UCLA researchers, working with colleagues from USC, recruited 49 adults aged 55 and older who had moderate sleep problems.
Half of them enrolled in a six-week sleep education course that included lessons on sleep habits, relaxation methods and establishing bedtime routines.
The other half enrolled in a mindful meditation course. Mindful meditation trains people to be aware of their thoughts and emotions but avoid reacting to or becoming distracted by them -- a common problem that can keep people up at night.
The study found that those enrolled in the meditation course reported better quality sleep and fewer bouts of insomnia than those who got the sleep education classes. And according to the researchers, the improvements were on a par with those conferred by clinical sleep therapy or sleeping pills, though without the side effects.
Researchers say the results suggest that meditation could be a good alternative treatment for sleep problems, at least in the short term.

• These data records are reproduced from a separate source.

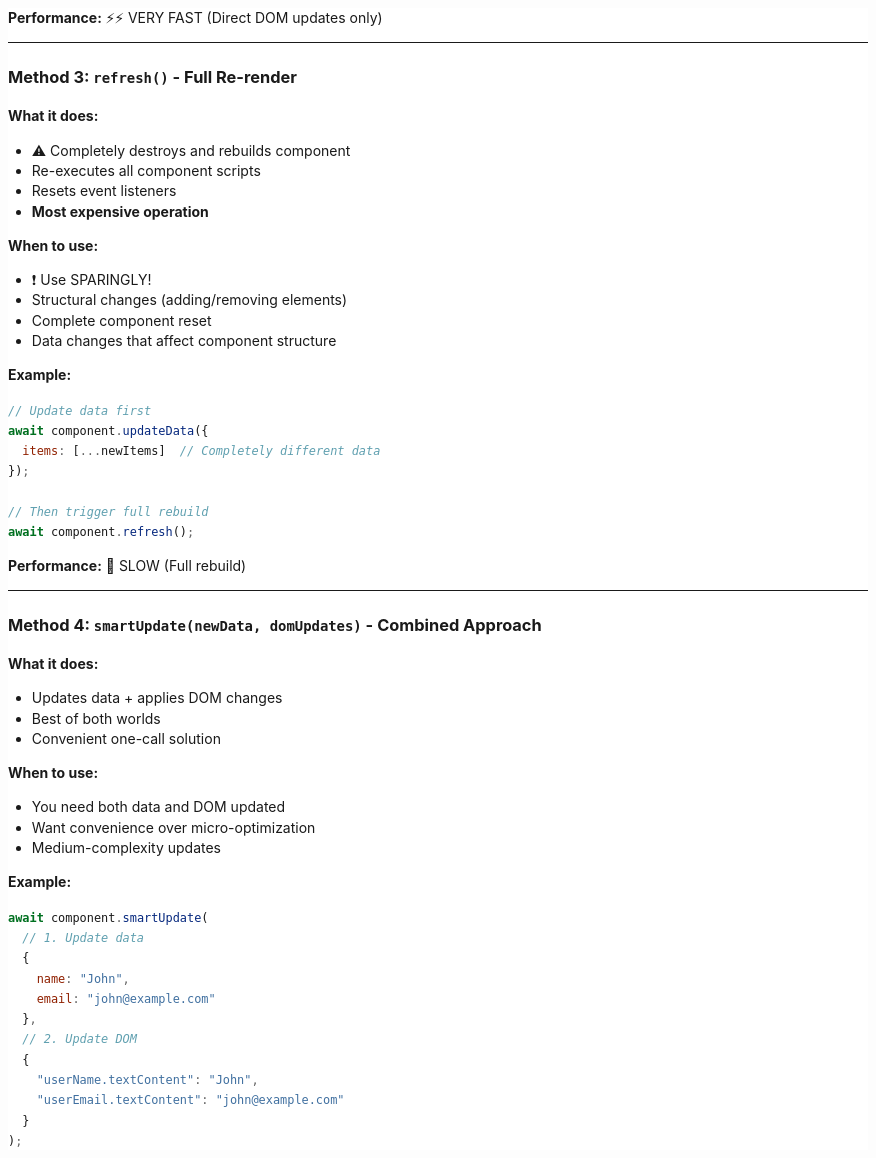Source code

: **Performance:** ⚡⚡ VERY FAST (Direct DOM updates only)

---

### Method 3: `refresh()` - Full Re-render

**What it does:**
- ⚠️ Completely destroys and rebuilds component
- Re-executes all component scripts
- Resets event listeners
- **Most expensive operation**

**When to use:**
- ❗ Use SPARINGLY!
- Structural changes (adding/removing elements)
- Complete component reset
- Data changes that affect component structure

**Example:**
```javascript
// Update data first
await component.updateData({
  items: [...newItems]  // Completely different data
});

// Then trigger full rebuild
await component.refresh();
```

**Performance:** 🐌 SLOW (Full rebuild)

---

### Method 4: `smartUpdate(newData, domUpdates)` - Combined Approach

**What it does:**
- Updates data + applies DOM changes
- Best of both worlds
- Convenient one-call solution

**When to use:**
- You need both data and DOM updated
- Want convenience over micro-optimization
- Medium-complexity updates

**Example:**
```javascript
await component.smartUpdate(
  // 1. Update data
  {
    name: "John",
    email: "john@example.com"
  },
  // 2. Update DOM
  {
    "userName.textContent": "John",
    "userEmail.textContent": "john@example.com"
  }
);
```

They have yet to study whether the practice confers long-term sleep benefits.
The authors noted that previous research has shown that "a movement-based meditation, Tai Chi, can improve sleep quality in older adults," adding that, "to our knowledge," this is the first attempt to explore the use of a "non-movement form of meditation for sleep problems in older adults."
The research was conducted by scientists from UCLA's Semel Institute for Neuroscience and Human Behavior, in collaboration with USC's Keck School of Medicine.
The study was published Monday in the online edition of the Journal of the American Medical Association.
The UCLA Mindful Awareness Research Center offers free guided meditations online, as well as online courses.